Initially, it supports only the Java programming language, but he hopes to eventually expand into C++ and other languages.
Sinha says the company will price its product somewhere between $150 and $450 annually. He intends to “switch on’’ payment for the current free-trial users of the product this month. Later, he may seek angel funding, which would primarily go to salaries and sales and marketing.
Summer slowdown. July marks the official start of summer shmoozing. As everyone heads off on vacation, there are fewer workshops, conferences, and networking events. But here are a few worth knowing about:
■The monthly Mass Innovation Night on July 14 brings together a hand-chosen group of companies — this time focused on energy and sustainability — to show their stuff at the IBM Innovation Center in Waltham. The presenters will talk about energy-efficient timber-frame homes, “green’’ house cleaning, hybrid electric bikes, and more.

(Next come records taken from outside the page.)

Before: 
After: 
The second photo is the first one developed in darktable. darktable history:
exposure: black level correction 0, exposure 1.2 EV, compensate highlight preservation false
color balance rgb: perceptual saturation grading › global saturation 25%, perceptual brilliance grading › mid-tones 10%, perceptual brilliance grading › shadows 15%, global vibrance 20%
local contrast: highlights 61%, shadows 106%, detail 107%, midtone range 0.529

■On July 20, Kayak founder and chief technology officer Paul English is scheduled to run a seminar about recruiting, motivating, and retaining talented employees. It’s free, and organized by the MassChallenge start-up competition.
■On July 27, Boston University hosts a free event called “Tech, Drugs & Rock n’ Roll,’’ featuring live music, a keynote address from BU president Robert Brown, and a peek at promising scientific and engineering work being done at the school.
■On July 29, the fourth annual TECH Cocktail mixer takes place at Microsoft NERD in Kendall Square. These attract start-uppers, marketing and PR types, and a few younger investors; it’s usually a crowd large enough to arouse the interest of the fire marshal.